Servitude case in hands of jury

Deliberations continue today

? Prosecutors said Thursday that a Newton couple operated a “house of horrors kept financially afloat by fraud” in which they enslaved mentally ill residents and forced them to work naked and engage in sexual acts, while billing the government and their families for the therapy.

Arlan Kaufman, 69, and his wife, Linda, 62, are being tried in U.S. District Court on more than 30 federal charges – including health care fraud, Medicare fraud, forced labor and holding clients in involuntary servitude – related to the treatment of residents at the Kaufman House Residential Treatment Center.

Jurors, who began deliberating the case Thursday afternoon, did not reach a verdict and went home for the evening. They were to resume deliberations today.

Arlan Kaufman’s defense attorney, Tom Haney, closed out his case saying video footage of the alleged crimes proved nothing other than successful treatment. Haney also said government agencies have been after the social worker for decades for his unconventional therapy.

Linda Kaufman’s attorney, Steve Joseph, argued prosecutors had no solid evidence against her.

Federal prosecutors contend the Kaufmans controlled the lives of mentally ill residents, including deciding who could wear clothes. They are accused of forcing residents to masturbate, fondle each other and shave each other’s genitals – or as Justice Department civil rights lawyer Kristy Parker put it in closing arguments, making the mentally ill into “uncompensated actors in a never-ending pornographic show.”

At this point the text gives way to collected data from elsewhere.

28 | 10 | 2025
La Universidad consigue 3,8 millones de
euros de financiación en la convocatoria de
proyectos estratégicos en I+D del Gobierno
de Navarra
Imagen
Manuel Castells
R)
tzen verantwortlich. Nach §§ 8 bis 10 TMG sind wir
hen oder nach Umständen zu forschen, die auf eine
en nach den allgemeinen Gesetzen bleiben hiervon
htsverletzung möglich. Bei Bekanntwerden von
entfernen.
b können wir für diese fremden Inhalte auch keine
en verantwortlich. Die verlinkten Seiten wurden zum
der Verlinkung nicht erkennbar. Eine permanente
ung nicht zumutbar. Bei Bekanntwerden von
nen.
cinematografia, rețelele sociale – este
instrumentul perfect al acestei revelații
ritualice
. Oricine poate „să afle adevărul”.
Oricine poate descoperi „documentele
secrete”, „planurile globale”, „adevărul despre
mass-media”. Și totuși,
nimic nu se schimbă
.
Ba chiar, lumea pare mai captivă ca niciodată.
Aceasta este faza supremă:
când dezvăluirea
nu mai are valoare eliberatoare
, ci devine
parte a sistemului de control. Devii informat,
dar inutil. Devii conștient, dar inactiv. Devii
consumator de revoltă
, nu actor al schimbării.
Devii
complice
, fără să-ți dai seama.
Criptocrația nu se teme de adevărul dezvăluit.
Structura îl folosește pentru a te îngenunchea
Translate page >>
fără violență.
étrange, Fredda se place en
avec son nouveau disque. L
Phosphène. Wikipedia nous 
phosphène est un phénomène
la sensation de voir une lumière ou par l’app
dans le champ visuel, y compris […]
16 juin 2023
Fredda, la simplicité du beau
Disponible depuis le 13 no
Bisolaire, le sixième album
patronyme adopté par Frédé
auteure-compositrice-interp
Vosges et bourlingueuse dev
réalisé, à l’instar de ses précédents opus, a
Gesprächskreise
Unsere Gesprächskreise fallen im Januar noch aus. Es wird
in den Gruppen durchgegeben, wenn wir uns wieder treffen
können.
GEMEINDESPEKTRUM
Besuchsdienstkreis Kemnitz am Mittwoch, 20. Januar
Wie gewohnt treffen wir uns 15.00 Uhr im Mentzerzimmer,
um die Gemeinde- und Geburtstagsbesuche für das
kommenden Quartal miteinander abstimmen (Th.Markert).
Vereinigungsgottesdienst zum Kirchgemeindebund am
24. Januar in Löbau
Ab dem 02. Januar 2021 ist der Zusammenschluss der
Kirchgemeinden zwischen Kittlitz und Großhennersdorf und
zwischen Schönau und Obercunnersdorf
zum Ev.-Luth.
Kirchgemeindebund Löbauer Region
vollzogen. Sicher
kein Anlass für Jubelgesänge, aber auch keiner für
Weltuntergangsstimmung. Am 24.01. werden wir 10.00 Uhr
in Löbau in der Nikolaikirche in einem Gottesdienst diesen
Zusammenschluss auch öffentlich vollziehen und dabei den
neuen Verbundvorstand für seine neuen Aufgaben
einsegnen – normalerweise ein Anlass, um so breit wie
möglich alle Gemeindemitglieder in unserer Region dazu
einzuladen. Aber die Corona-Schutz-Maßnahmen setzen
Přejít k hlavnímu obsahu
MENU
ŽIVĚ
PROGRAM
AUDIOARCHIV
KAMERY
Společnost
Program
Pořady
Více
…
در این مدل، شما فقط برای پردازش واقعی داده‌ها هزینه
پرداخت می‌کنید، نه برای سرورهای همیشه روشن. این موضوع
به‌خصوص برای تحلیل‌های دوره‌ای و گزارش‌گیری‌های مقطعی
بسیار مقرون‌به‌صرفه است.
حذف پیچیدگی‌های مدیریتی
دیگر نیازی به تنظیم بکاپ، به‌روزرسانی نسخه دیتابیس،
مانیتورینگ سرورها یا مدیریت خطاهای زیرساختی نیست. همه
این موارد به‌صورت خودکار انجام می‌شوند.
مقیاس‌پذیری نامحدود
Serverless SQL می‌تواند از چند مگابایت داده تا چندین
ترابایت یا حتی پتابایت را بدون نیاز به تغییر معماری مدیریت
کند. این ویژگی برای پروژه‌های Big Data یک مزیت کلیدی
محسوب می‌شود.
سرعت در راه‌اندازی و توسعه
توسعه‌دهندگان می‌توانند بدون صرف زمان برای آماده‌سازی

The Kaufmans are accused of crimes dating to as early as 1984. The servitude counts arise from manual labor the residents did at the Kaufmans’ farm and from their part in the videos.

Parker said the Kaufmans had an obsession with nudity. She noted that Arlan Kaufman focused on residents’ genitals in the videotapes and secretly made tapes of people at a nudist colony.

She said the Kaufmans used pure psychological coercion to control their mentally ill patients, likening it to “a cult dominated by the leadership of Arlan Kaufman.”

Defense downplays videos

Assistant U.S. Atty. Tanya Treadway ended her closing arguments with the words of one mentally ill resident who testified: “What happened at the Kaufman House was an abomination. : It was no delusion.”

Haney, representing Arlan Kaufman, downplayed videos that prosecutors called “stomach-turning,” saying the acts depicted in them happen hundreds of times a day.

Haney said the hours of footage showed only one incident in which residents engaged in oral sex and three incidents where his client may have been touching patients’ genitals.

Prosecutors cited residents’ testimony alleging such fondling happened hundreds of times.

Haney urged jurors to look at the tapes and see how happy the residents were.

“It was therapy. No one was harmed; they were helped,” he said.

He told jurors the more theatrical the allegation, the more suspect they should be of it.

“This is not a cult-like Charles Manson facility,” Haney said. “There was no crime.”

Haney said Arlan Kaufman dedicated decades to the mentally ill and was successful in his unconventional treatments.

“When you strip away all the adjectives, all the outrage : and look at the results, you will find Dr. Kaufman not guilty of a single charge,” Haney said.

Joseph, the attorney for Linda Kaufman, told jurors the evidence against his client is weak but prosecutors want the evidence against her husband to “slop over” to her case.

He noted that in one of the few videos that showed Linda Kaufman, she was sitting in a therapy session reading the newspaper and did not even look at the nude mentally ill resident.